We have no need of Jesus, if we are not poor, captive, blind or
fettered. (18) When Jesus fulfills this scripture, preaches it to
all within hearing – then it is for us as well. For Christians,
Nehemiah’s word is fulfilled in Christ as well. Jesus is prepared to
lead where we can follow, but what wilderness – what Egypt do we
need to be led out of?
Nehemiah covers it with one word. "Do not be grieved...." (8:10)

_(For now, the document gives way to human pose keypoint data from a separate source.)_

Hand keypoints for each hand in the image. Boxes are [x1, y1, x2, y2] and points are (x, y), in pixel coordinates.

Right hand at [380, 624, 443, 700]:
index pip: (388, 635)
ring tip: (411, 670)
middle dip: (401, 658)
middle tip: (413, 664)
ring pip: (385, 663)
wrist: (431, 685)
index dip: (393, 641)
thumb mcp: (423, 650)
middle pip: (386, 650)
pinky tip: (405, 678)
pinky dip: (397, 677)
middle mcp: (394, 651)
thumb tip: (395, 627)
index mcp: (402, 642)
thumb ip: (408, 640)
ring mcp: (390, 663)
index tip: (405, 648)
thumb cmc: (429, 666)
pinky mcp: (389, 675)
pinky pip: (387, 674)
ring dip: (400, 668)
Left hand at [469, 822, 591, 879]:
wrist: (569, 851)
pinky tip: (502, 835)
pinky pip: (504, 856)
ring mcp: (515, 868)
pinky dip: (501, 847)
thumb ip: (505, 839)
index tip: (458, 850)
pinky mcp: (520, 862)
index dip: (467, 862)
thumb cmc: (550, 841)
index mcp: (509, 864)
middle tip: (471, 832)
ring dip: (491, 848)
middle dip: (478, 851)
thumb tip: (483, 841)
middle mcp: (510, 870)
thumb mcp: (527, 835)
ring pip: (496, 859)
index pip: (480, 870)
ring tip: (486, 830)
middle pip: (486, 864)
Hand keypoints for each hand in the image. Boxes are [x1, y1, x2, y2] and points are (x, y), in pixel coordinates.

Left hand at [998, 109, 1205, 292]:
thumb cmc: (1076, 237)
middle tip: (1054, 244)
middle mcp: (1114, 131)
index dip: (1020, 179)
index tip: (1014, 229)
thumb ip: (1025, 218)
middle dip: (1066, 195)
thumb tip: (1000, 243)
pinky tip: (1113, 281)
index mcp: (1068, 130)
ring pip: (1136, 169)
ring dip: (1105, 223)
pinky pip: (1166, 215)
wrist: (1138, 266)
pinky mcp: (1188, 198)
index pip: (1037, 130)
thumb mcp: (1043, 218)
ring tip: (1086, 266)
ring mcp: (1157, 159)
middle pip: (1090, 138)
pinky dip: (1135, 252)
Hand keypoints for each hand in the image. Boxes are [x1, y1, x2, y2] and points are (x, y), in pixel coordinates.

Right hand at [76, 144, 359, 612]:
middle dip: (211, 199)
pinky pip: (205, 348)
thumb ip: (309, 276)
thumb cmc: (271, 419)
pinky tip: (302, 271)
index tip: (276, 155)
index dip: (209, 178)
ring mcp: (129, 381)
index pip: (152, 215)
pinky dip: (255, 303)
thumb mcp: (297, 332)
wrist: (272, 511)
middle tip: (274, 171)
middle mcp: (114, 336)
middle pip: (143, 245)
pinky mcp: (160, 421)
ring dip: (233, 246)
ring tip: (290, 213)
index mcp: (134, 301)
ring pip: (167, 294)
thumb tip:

Nehemiah faces Jesus’ poverty, enslavement, lack of sight and
liberty with one word. Ezra sums up the problems that Jesus
addresses with the word - grief. This is a word we are use to as
well. We grieve our losses – say when we lose our health, or through
divorce lose a marriage, or in death when there is loss of life. We
grieve. Grief is nothing new to our day and age. It has its place.
For Luke, grief belongs to the poor who have no visible means of
support. They are dead. The jailed cannot move about and the blind
cannot see. The people Jesus has good news for are as good as dead.
They haven’t got the spirit of life in Jesus’ Israel.
But there is a joy, a fulfillment in the midst of all life’s
sorrow that is ‘the strength of the Lord’. (8:10) This isn’t to say
that we hide our heads in the ground when troubles surround us.
Neither do we sentimentalize poverty, prison, ill health or the
anarchy surrounding the Nazarenes. It is not fair to simply dismiss
Roman and Galilean circumstances as worse than our lives in the
United States.
Grief abounds here, as well, from teenager’s street racing, to a
mother’s unwarranted drowning and children’s untimely deaths, to
overflowing prisons and international governments that don’t care a
fig for their people. These are worth our grief. We can share with
individuals, families and nations their sorrow because there is good
news.
In the midst of all the poverty -- Jesus comes to bring us the
strength of God. God knows grief. God is with us in the midst of
grief. God gives a delight beyond ourselves. God leads our way in
the Ezra’s of scripture completed in Jesus of Nazareth.
God’s prophet-leader is the One, filled with the power of the
Spirit – the One whose "strength is the joy of the Lord." (8:10) the
One who leads us out of the ‘bondage’ of grief.